** JOB **
Set down every entry exactly as given. Pictures are to be left out.

(SUPPLIED RECORDS)

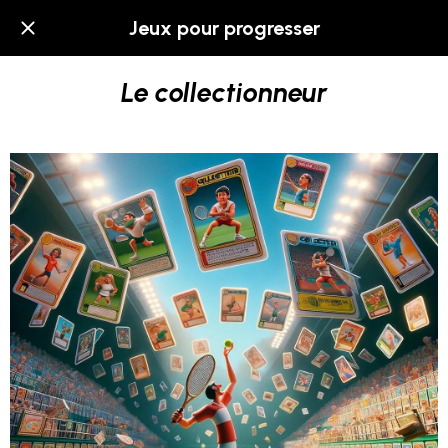
Jeux pour progresser
Le collectionneur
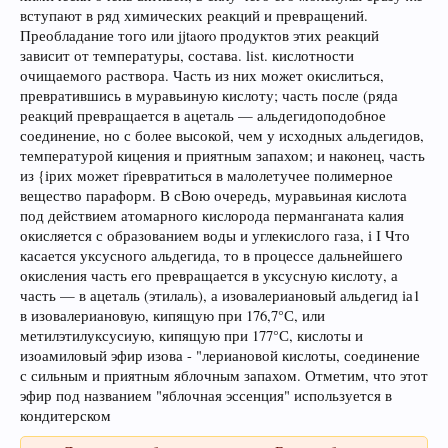
вступают в ряд химических реакций и превращений.
Преобладание того или jjtaoro продуктов этих реакций
зависит от температуры, состава. list. кислотности
очищаемого раствора. Часть из них может окислиться,
превратившись в муравьиную кислоту; часть после (ряда
реакций превращается в ацеталь — альдегидоподобное
соединение, но с более высокой, чем у исходных альдегидов,
температурой кицения и приятным запахом; и наконец, часть
из {ірих может ґіревратиться в малолетучее полимерное
вещество параформ. В сВою очередь, муравьиная кислота
под действием атомарного кислорода перманганата калия
окисляется с образованием воды и углекислого газа, і І Что
касается уксусного альдегида, то в процессе дальнейшего
окисления часть его превращается в уксусную кислоту, а
часть — в ацеталь (этилаль), а изовалериановый альдегид іа1
в изовалериановую, кипящую при 176,7°С, или
метилэтилуксусиую, кипящую при 177°С, кислоты и
изоамиловый эфир изова - "лериановой кислоты, соединение
с сильным и приятным яблочным запахом. Отметим, что этот
эфир под названием "яблочная эссенция" используется в
кондитерском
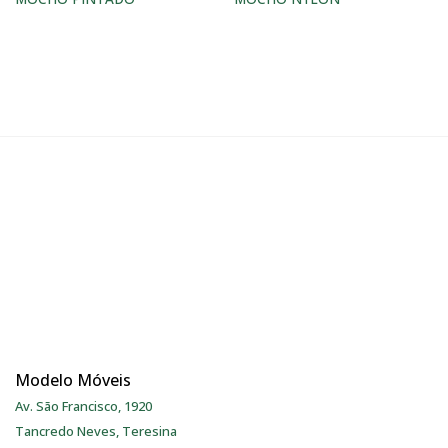
Modelo Móveis
Av. São Francisco, 1920
Tancredo Neves, Teresina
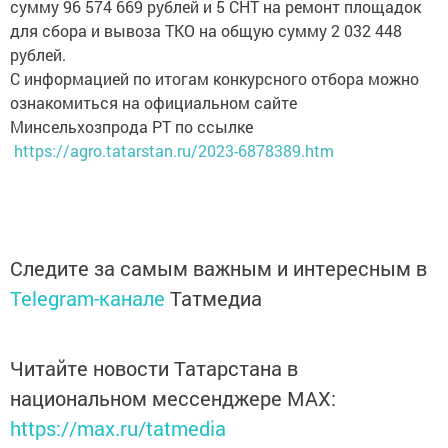
для сбора и вывоза ТКО на общую сумму 2 032 448
рублей.
С информацией по итогам конкурсного отбора можно
ознакомиться на официальном сайте
Минсельхозпрода РТ по ссылке
https://agro.tatarstan.ru/2023-6878389.htm
Следите за самым важным и интересным в
Telegram-канале
Татмедиа
Читайте новости Татарстана в
национальном мессенджере MАХ:
https://max.ru/tatmedia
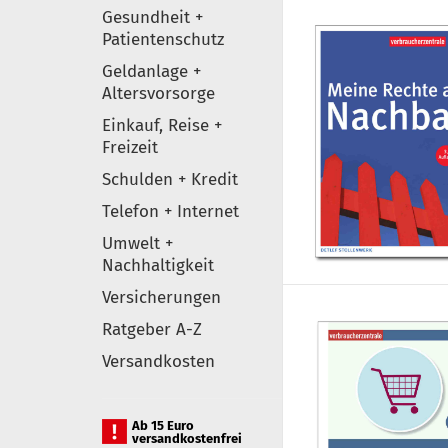
Gesundheit +
Patientenschutz
Geldanlage +
Altersvorsorge
Einkauf, Reise +
Freizeit
Schulden + Kredit
Telefon + Internet
Umwelt +
Nachhaltigkeit
Versicherungen
Ratgeber A-Z
Versandkosten
Ab 15 Euro
versandkostenfrei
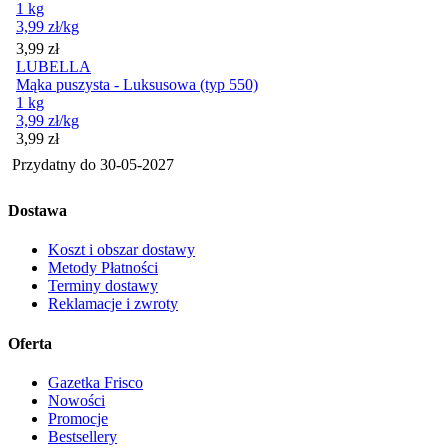
1 kg
3,99
zł
/kg
Cena
3,99
zł
LUBELLA
Mąka puszysta - Luksusowa (typ 550)
1 kg
3,99
zł
/kg
Cena
3,99
zł
Przydatny do
30-05-2027
Dostawa
Koszt i obszar dostawy
Metody Płatności
Terminy dostawy
Reklamacje i zwroty
Oferta
Gazetka Frisco
Nowości
Promocje
Bestsellery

(End SUPPLIED RECORDS)

** EXERCISE ANSWER **
Jeux pour progresser
Le collectionneur
вступают в ряд химических реакций и превращений.
Преобладание того или jjtaoro продуктов этих реакций
зависит от температуры, состава. list. кислотности
очищаемого раствора. Часть из них может окислиться,
превратившись в муравьиную кислоту; часть после (ряда
реакций превращается в ацеталь — альдегидоподобное
соединение, но с более высокой, чем у исходных альдегидов,
температурой кицения и приятным запахом; и наконец, часть
из {ірих может ґіревратиться в малолетучее полимерное
вещество параформ. В сВою очередь, муравьиная кислота
под действием атомарного кислорода перманганата калия
окисляется с образованием воды и углекислого газа, і І Что
касается уксусного альдегида, то в процессе дальнейшего
окисления часть его превращается в уксусную кислоту, а
часть — в ацеталь (этилаль), а изовалериановый альдегид іа1
в изовалериановую, кипящую при 176,7°С, или
метилэтилуксусиую, кипящую при 177°С, кислоты и
изоамиловый эфир изова - "лериановой кислоты, соединение
с сильным и приятным яблочным запахом. Отметим, что этот
эфир под названием "яблочная эссенция" используется в
кондитерском
Modelo Móveis
Av. São Francisco, 1920
Tancredo Neves, Teresina
для сбора и вывоза ТКО на общую сумму 2 032 448
рублей.
С информацией по итогам конкурсного отбора можно
ознакомиться на официальном сайте
Минсельхозпрода РТ по ссылке
https://agro.tatarstan.ru/2023-6878389.htm
Следите за самым важным и интересным в
Telegram-канале
Татмедиа
Читайте новости Татарстана в
национальном мессенджере MАХ:
https://max.ru/tatmedia
Gesundheit +
Patientenschutz
Geldanlage +
Altersvorsorge
Einkauf, Reise +
Freizeit
Schulden + Kredit
Telefon + Internet
Umwelt +
Nachhaltigkeit
Versicherungen
Ratgeber A-Z
Versandkosten
Ab 15 Euro
versandkostenfrei
1 kg
3,99
zł
/kg
Cena
3,99
zł
LUBELLA
Mąka puszysta - Luksusowa (typ 550)
1 kg
3,99
zł
/kg
Cena
3,99
zł
Przydatny do
30-05-2027
Dostawa
Koszt i obszar dostawy
Metody Płatności
Terminy dostawy
Reklamacje i zwroty
Oferta
Gazetka Frisco
Nowości
Promocje
Bestsellery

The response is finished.